At Rochester, where she enrolled in the fall of 1961, she was among the first African Americans ever to live in River Campus residence halls.

“She’s been first at a lot of things,” says Tina Scott ’65, Dill’s freshman roommate and lifelong friend. A native of Long Island, Scott, who is white, recalls a letter she received from the University along with her roommate assignment.

“They sent me a letter asking my permission” to room with a black student, says Scott, a psychologist at a counseling and mental health center in Texarkana, Ark., marveling at the sweeping social change that’s taken place in her and Dill’s lifetimes. “She was amazingly resilient,” says Scott of Dill. “She made friends so easily.”

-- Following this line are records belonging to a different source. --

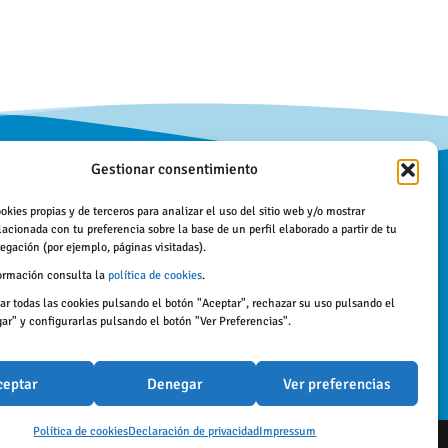
Gestionar consentimiento
Protección de datos
okies propias y de terceros para analizar el uso del sitio web y/o mostrar
Políticas de privacidad
lacionada con tu preferencia sobre la base de un perfil elaborado a partir de tu
egación (por ejemplo, páginas visitadas).
Política de cookies
ormación consulta la
política de cookies
.
Aviso legal
r todas las cookies pulsando el botón "Aceptar", rechazar su uso pulsando el
r" y configurarlas pulsando el botón "Ver Preferencias".
Accesibilidad
ceptar
Denegar
Ver preferencias
Política de cookies
Declaración de privacidad
Impressum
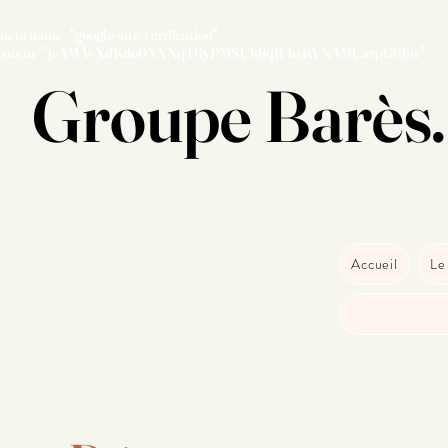
meta name="google-site-verification"
ontent="jcAMAyXdKdo0NXNqT0yPMSCh8qR-hzKVNAMCarpG6bw" />
Groupe Barès.
Accueil
Le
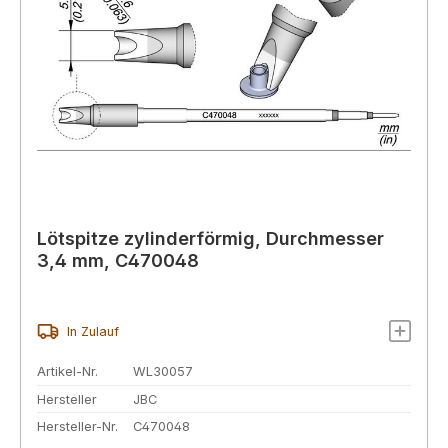
Lötspitze zylinderförmig, Durchmesser
3,4 mm, C470048
In Zulauf
Artikel-Nr.
WL30057
Hersteller
JBC
Hersteller-Nr.
C470048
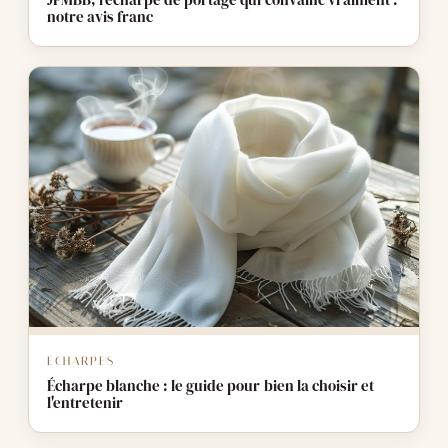
JPMBB, l'écharpe de portage qui convainc vraiment :
notre avis franc
ECHARPES
Écharpe blanche : le guide pour bien la choisir et
l'entretenir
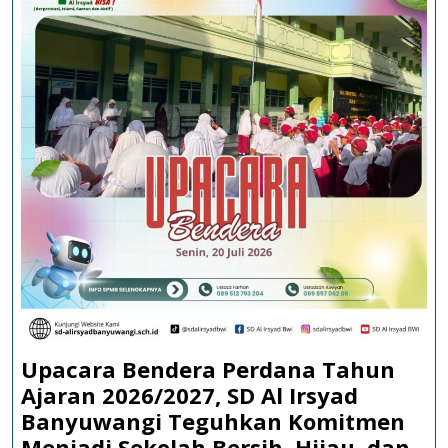
Upacara Bendera Perdana Tahun
Ajaran 2026/2027, SD Al Irsyad
Banyuwangi Teguhkan Komitmen
Menjadi Sekolah Bersih, Hijau, dan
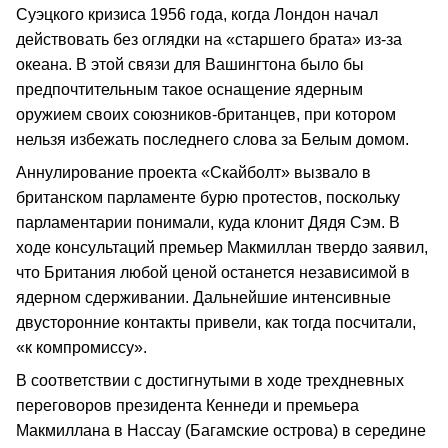
Суэцкого кризиса 1956 года, когда Лондон начал
действовать без оглядки на «старшего брата» из-за
океана. В этой связи для Вашингтона было бы
предпочтительным такое оснащение ядерным
оружием своих союзников-британцев, при котором
нельзя избежать последнего слова за Белым домом.
Аннулирование проекта «Скайболт» вызвало в
британском парламенте бурю протестов, поскольку
парламентарии понимали, куда клонит Дядя Сэм. В
ходе консультаций премьер Макмиллан твердо заявил,
что Британия любой ценой останется независимой в
ядерном сдерживании. Дальнейшие интенсивные
двусторонние контакты привели, как тогда посчитали,
«к компромиссу».
В соответствии с достигнутыми в ходе трехдневных
переговоров президента Кеннеди и премьера
Макмиллана в Нассау (Багамские острова) в середине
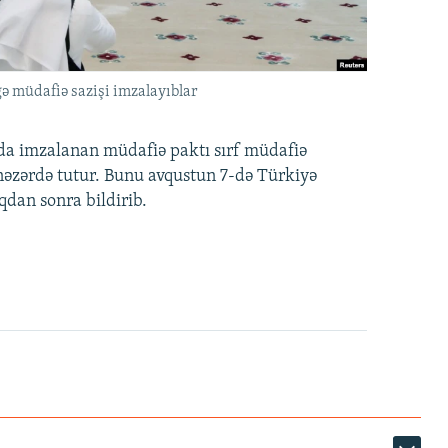
ə müdafiə sazişi imzalayıblar
nda imzalanan müdafiə paktı sırf müdafiə
i nəzərdə tutur. Bunu avqustun 7-də Türkiyə
qdan sonra bildirib.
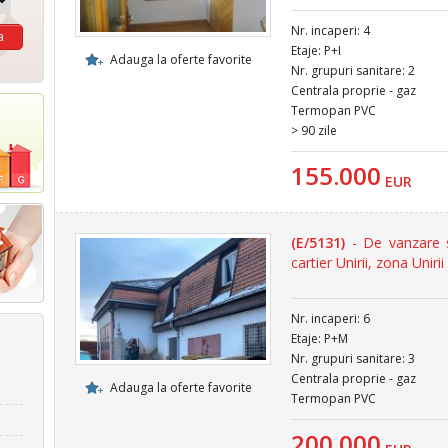
Nr. incaperi: 4
Etaje: P+I
Adauga la oferte favorite
Nr. grupuri sanitare: 2
Centrala proprie - gaz
Termopan PVC
> 90 zile
155.000
EUR
(E/5131)
- De vanzare s
cartier Unirii, zona Unirii
Nr. incaperi: 6
Etaje: P+M
Nr. grupuri sanitare: 3
Centrala proprie - gaz
Adauga la oferte favorite
Termopan PVC
200.000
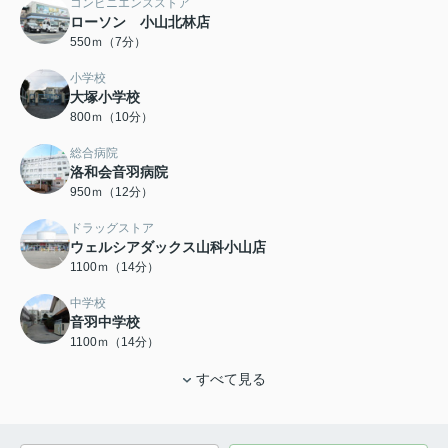
コンビニエンスストア
ローソン 小山北林店
550ｍ（7分）
小学校
大塚小学校
800ｍ（10分）
総合病院
洛和会音羽病院
950ｍ（12分）
ドラッグストア
ウェルシアダックス山科小山店
1100ｍ（14分）
中学校
音羽中学校
1100ｍ（14分）
すべて見る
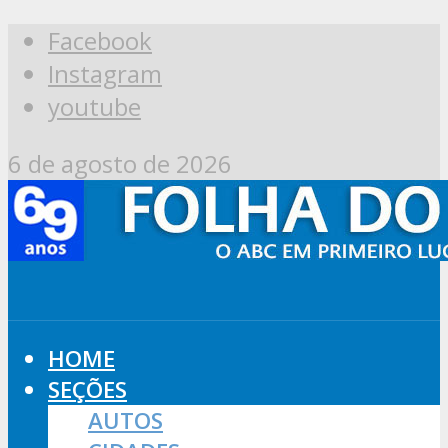
Facebook
Instagram
youtube
6 de agosto de 2026
HOME
SEÇÕES
AUTOS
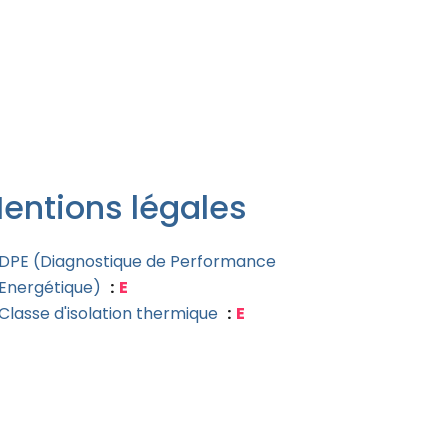
entions légales
DPE (Diagnostique de Performance
Energétique)
E
Classe d'isolation thermique
E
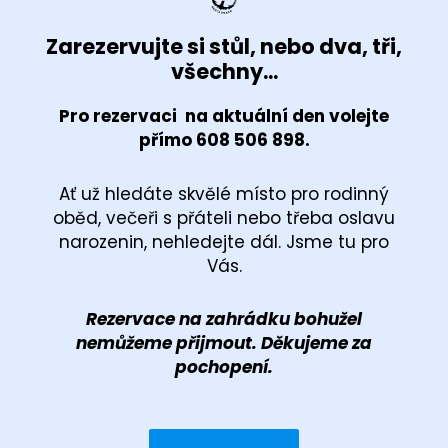
Zarezervujte si stůl, nebo dva, tři,
všechny...
Pro rezervaci na aktuální den volejte
přímo 608 506 898.
Ať už hledáte skvělé místo pro rodinný
oběd, večeři s přáteli nebo třeba oslavu
narozenin, nehledejte dál. Jsme tu pro
Vás.
Rezervace na zahrádku bohužel
nemůžeme přijmout. Děkujeme za
pochopení.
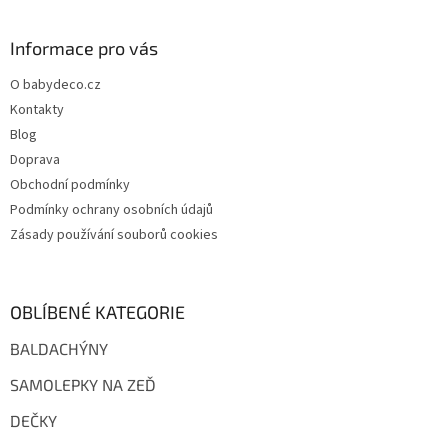
á
p
a
Informace pro vás
t
O babydeco.cz
í
Kontakty
Blog
Doprava
Obchodní podmínky
Podmínky ochrany osobních údajů
Zásady používání souborů cookies
OBLÍBENÉ KATEGORIE
BALDACHÝNY
SAMOLEPKY NA ZEĎ
DEČKY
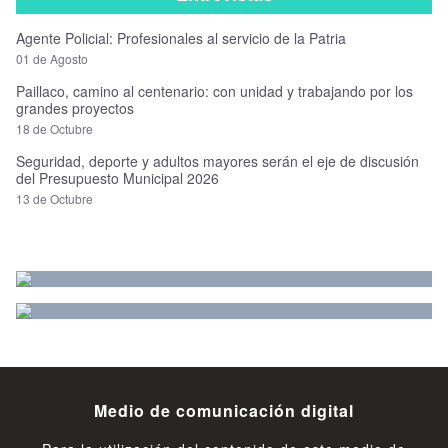
Agente Policial: Profesionales al servicio de la Patria
01 de Agosto
Paillaco, camino al centenario: con unidad y trabajando por los
grandes proyectos
18 de Octubre
Seguridad, deporte y adultos mayores serán el eje de discusión
del Presupuesto Municipal 2026
13 de Octubre
Medio de comunicación digital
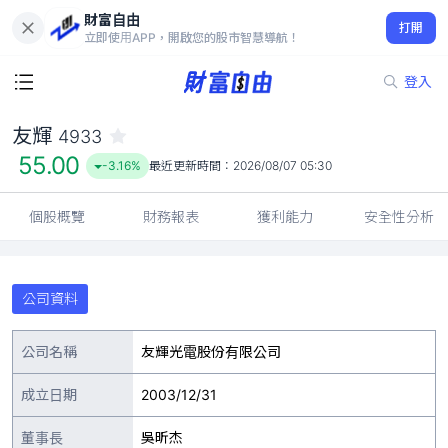
財富自由
友輝 4933
打開
55.00
-3.16%
立即使用APP，開啟您的股市智慧導航！
登入
友輝
4933
55.00
-3.16%
最近更新時間：
2026/08/07 05:30
個股概覽
財務報表
獲利能力
安全性分析
公司資料
公司名稱
友輝光電股份有限公司
成立日期
2003/12/31
董事長
吳昕杰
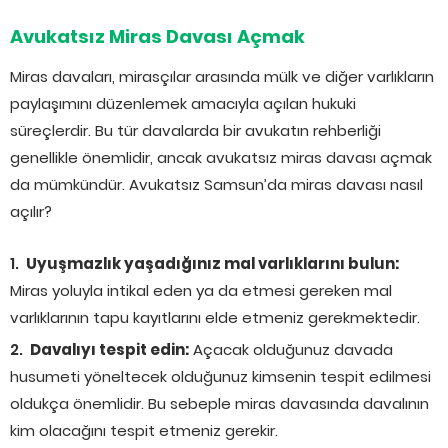
Avukatsız Miras Davası Açmak
Miras davaları, mirasçılar arasında mülk ve diğer varlıkların
paylaşımını düzenlemek amacıyla açılan hukuki
süreçlerdir. Bu tür davalarda bir avukatın rehberliği
genellikle önemlidir, ancak avukatsız miras davası açmak
da mümkündür. Avukatsız Samsun’da miras davası nasıl
açılır?
Uyuşmazlık yaşadığınız mal varlıklarını bulun:
Miras yoluyla intikal eden ya da etmesi gereken mal
varlıklarının tapu kayıtlarını elde etmeniz gerekmektedir.
Davalıyı tespit edin:
Açacak olduğunuz davada
husumeti yöneltecek olduğunuz kimsenin tespit edilmesi
oldukça önemlidir. Bu sebeple miras davasında davalının
kim olacağını tespit etmeniz gerekir.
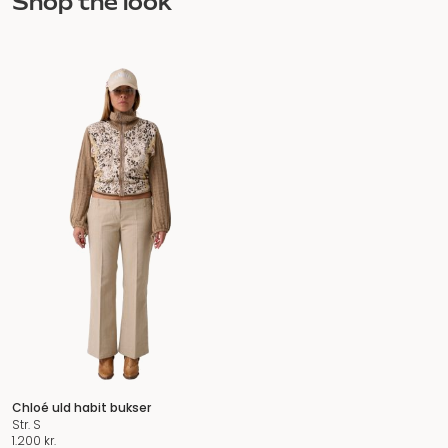
Shop the look
Chloé uld habit bukser
Str. S
1.200
kr.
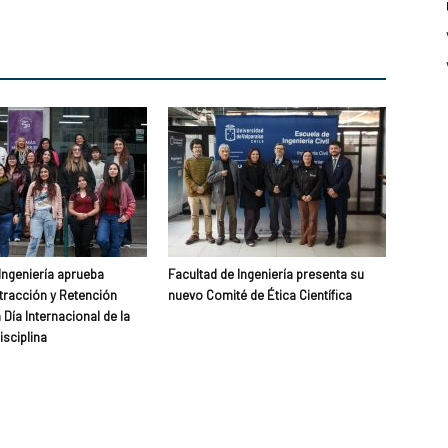
Ingeniería aprueba
Facultad de Ingeniería presenta su
Atracción y Retención
nuevo Comité de Ética Científica
Día Internacional de la
isciplina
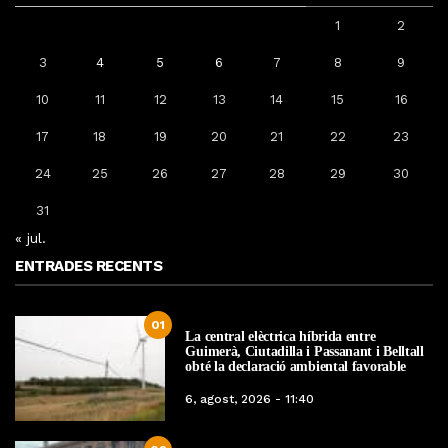
1
2
3
4
5
6
7
8
9
10
11
12
13
14
15
16
17
18
19
20
21
22
23
24
25
26
27
28
29
30
31
« jul.
ENTRADES RECENTS
01
La central elèctrica híbrida entre
Guimerà, Ciutadilla i Passanant i Belltall
obté la declaració ambiental favorable
6, agost, 2026 - 11:40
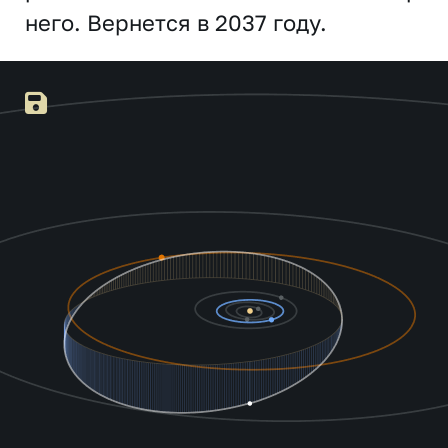
него. Вернется в 2037 году.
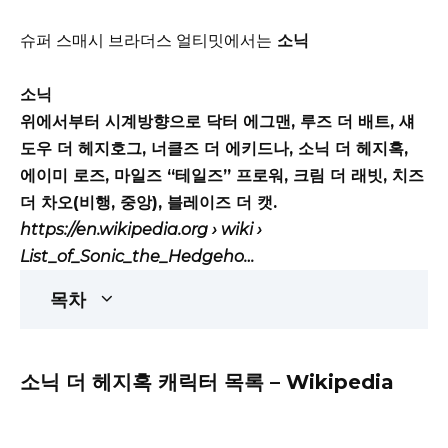
슈퍼 스매시 브라더스 얼티밋에서는
소닉
소닉
위에서부터 시계방향으로 닥터 에그맨, 루즈 더 배트, 섀
도우 더 헤지호그, 너클즈 더 에키드나, 소닉 더 헤지혹,
에이미 로즈, 마일즈 “테일즈” 프로워, 크림 더 래빗, 치즈
더 차오(비행, 중앙), 블레이즈 더 캣.
https://en.wikipedia.org
› wiki ›
List_of_Sonic_the_Hedgeho…
목차
소닉 더 헤지혹 캐릭터 목록 – Wikipedia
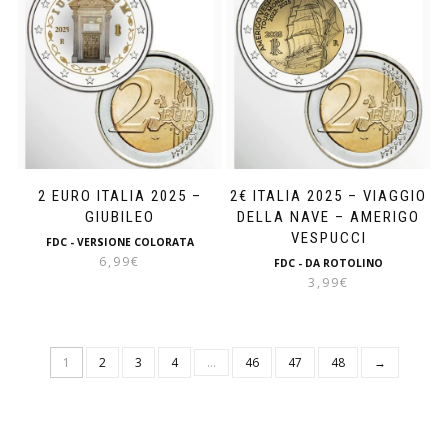
2 EURO ITALIA 2025 –
2€ ITALIA 2025 – VIAGGIO
GIUBILEO
DELLA NAVE – AMERIGO
VESPUCCI
FDC - VERSIONE COLORATA
6,99
€
FDC - DA ROTOLINO
3,99
€
1
2
3
4
…
46
47
48
→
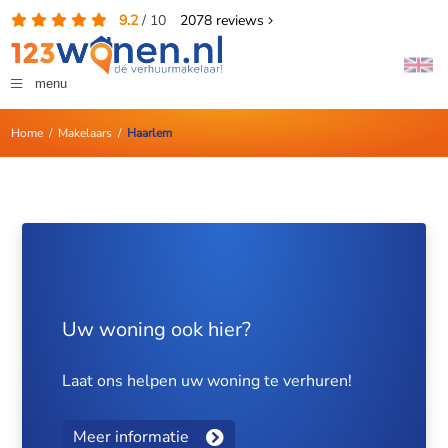
9.2
/
10
2078
reviews
menu
Home
/
Makelaars
/
Haarlem
Uw woning ook hier?
Laat ons helpen uw woning te verhuren!
Meer informatie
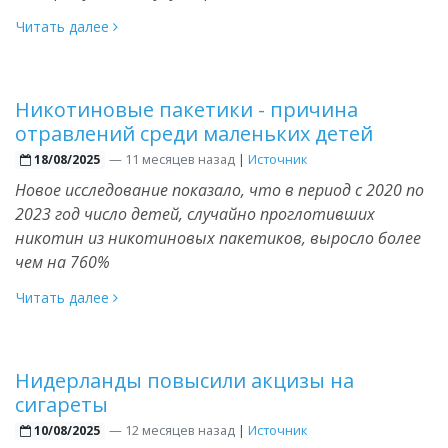
Читать далее
Никотиновые пакетики - причина
отравлений среди маленьких детей
—
11 месяцев назад
|
Источник
18/08/2025
Новое исследование показало, что в период с 2020 по
2023 год число детей, случайно проглотивших
никотин из никотиновых пакетиков, выросло более
чем на 760%
Читать далее
Нидерланды повысили акцизы на
сигареты
—
12 месяцев назад
|
Источник
10/08/2025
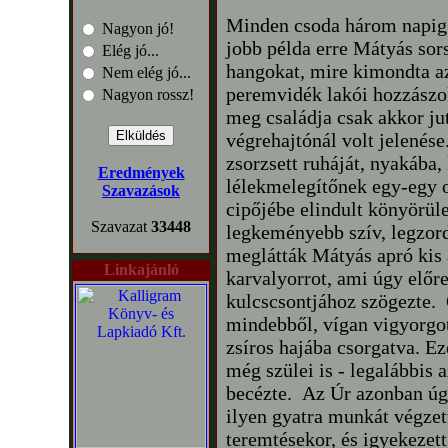
Minden csoda három napig t
Nagyon jó!
jobb példa erre Mátyás sor
Elég jó...
hangokat, mire kimondta az 
Nem elég jó...
peremvidék lakói hozzászo
Nagyon rossz!
meg családja csak akkor jut
végrehajtónál volt jelenése.
zsorzsett ruháját, nyakába, 
Eredmények
lélekmelegítőnek egy-egy o
Szavazások
cipőjébe elindult könyörüle
Szavazat
33448
legkeményebb szív, legzord
meglátták Mátyás apró kis
Linkajánló
karvalyorrot, ami úgy előre
kulcscsontjához szögezte. 
mindebből, vígan vigyorgot
zsíros hajába csorgatva. Ez
még szülei is - legalábbis 
becézte. Az Úr azonban úgy
ilyen gyatra munkát végze
teremtésekor, és igyekezett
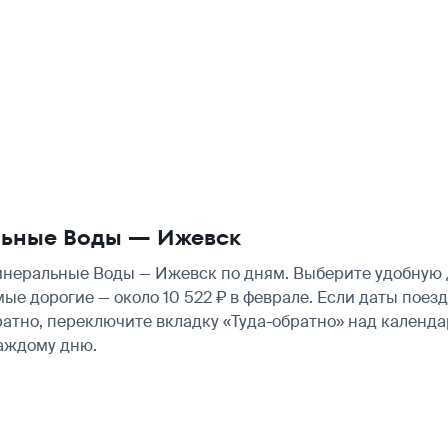
льные Воды — Ижевск
еральные Воды — Ижевск по дням. Выберите удобную д
мые дорогие — около 10 522 ₽ в феврале. Если даты пое
атно, переключите вкладку «Туда-обратно» над календа
аждому дню.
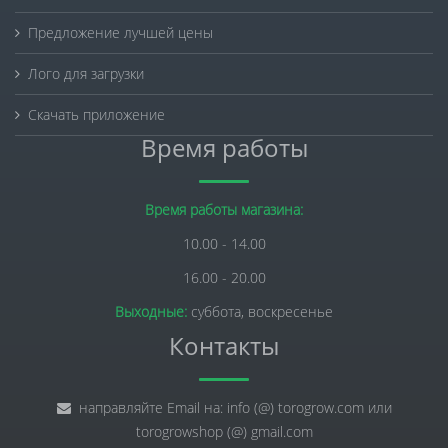
Предложение лучшей цены
Лого для загрузки
Скачать приложение
Время работы
Время работы магазина:
10.00 - 14.00
16.00 - 20.00
Выходные:
суббота, воскресенье
Контакты
направляйте Email на: info (@) torogrow.com или
torogrowshop (@) gmail.com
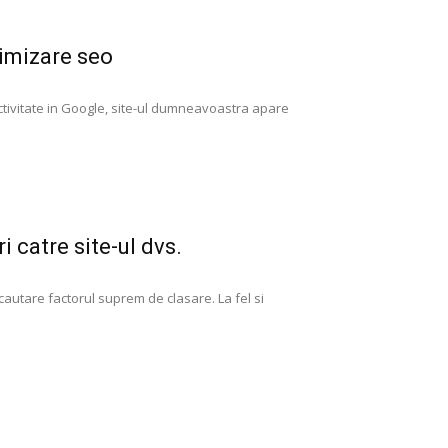
timizare seo
ctivitate in Google, site-ul dumneavoastra apare
i catre site-ul dvs.
 cautare factorul suprem de clasare. La fel si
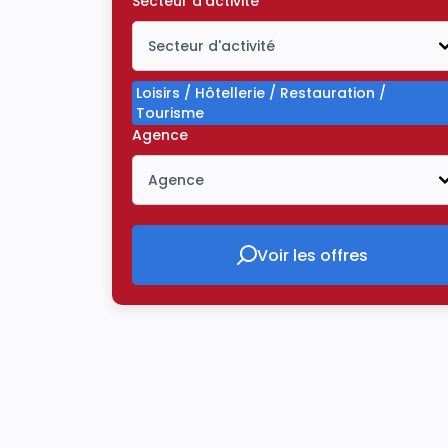
Secteur d'activité
Secteur d'activité
Icône ouvrir la liste déroulante
Loisirs / Hôtellerie / Restauration /
Tourisme
Agence
Agence
Icône ouvrir la liste déroulante
Voir les offres
Voir les offres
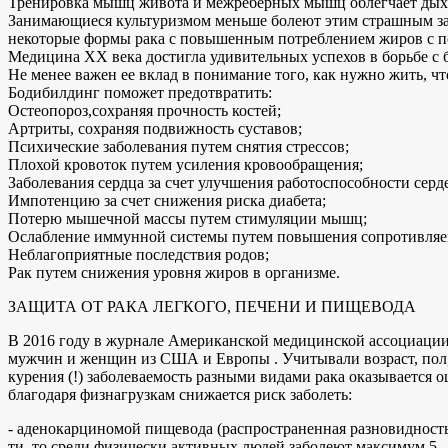
Тренировка мышц живота и межреберных мышц облегчает дыхан
Занимающиеся культуризмом меньше болеют этим страшным заб
некоторые формы рака с повышенным потреблением жиров с п
Медицина XX века достигла удивительных успехов в борьбе с 
Не менее важен ее вклад в понимание того, как нужно жить, ч
Бодибилдинг поможет предотвратить:
Остеопороз,сохраняя прочность костей;
Артриты, сохраняя подвижность суставов;
Психические заболевания путем снятия стрессов;
Плохой кровоток путем усиления кровообращения;
Заболевания сердца за счет улучшения работоспособности серд
Импотенцию за счет снижения риска диабета;
Потерю мышечной массы путем стимуляции мышц;
Ослабление иммунной системы путем повышения сопротивляем
Неблагоприятные последствия родов;
Рак путем снижения уровня жиров в организме.
ЗАЩИТА ОТ РАКА ЛЕГКОГО, ПЕЧЕНИ И ПИЩЕВОДА
В 2016 году в журнале Американской медицинской ассоциации
мужчин и женщин из США и Европы . Учитывали возраст, пол, 
курения (!) заболеваемость разными видами рака оказывается 
благодаря физнагрузкам снижается риск заболеть:
- аденокарциномой пищевода (распространенная разновидность р
ти, то среди физически активных людей заболеют максимум 5 - 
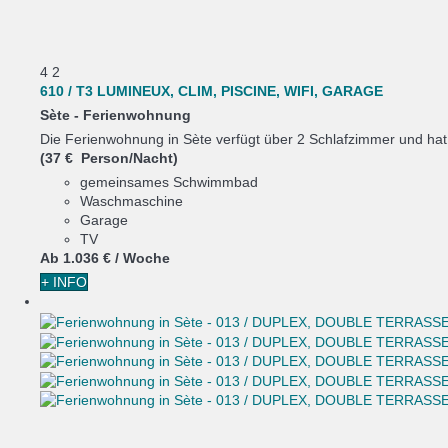
4
2
610 / T3 LUMINEUX, CLIM, PISCINE, WIFI, GARAGE
Sète -
Ferienwohnung
Die Ferienwohnung in Sète verfügt über 2 Schlafzimmer und hat 
(37 € Person/Nacht)
gemeinsames Schwimmbad
Waschmaschine
Garage
TV
Ab
1.036 €
/ Woche
+ INFO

Dill’s time at Rochester coincided with the civil rights movement. She took part, organizing a University of Rochester chapter of Friends of the Student Nonviolent Coordinating Committee, an organization helping extend voting rights in the South.

Although she came to Rochester as a pre-med major, she decided to major in English, studied abroad in England, and by her senior year, was mulling over future plans that were always changing. “Every week I’d have a new plan,” she says, chuckling.

After graduation, she moved to New York City to work for the Office of Economic Opportunity, the federal agency in charge of the programs that encompassed President Lyndon Johnson’s War on Poverty. It was here, she says, where she first started thinking about the role that social class played in the relative fortunes of Americans.

Her research on domestic workers, completed in 1979 and published in 1994 as the book Across the Boundaries of Race and Class: An Exploration of Work and Family Among Black Female Domestic Servants, is considered groundbreaking. It was among the earliest academic studies of black female household labor to be based on interviews with workers themselves—a pattern followed by many scholars since.

In leadership as well as scholarship, Dill takes an inclusive approach, bringing in voices that aren’t always heard.

“She has these wonderful interpersonal skills to make people feel that they’re cared for, and that they’re listened to,” says Zambrana. “It stands out. Few administrators really have it.”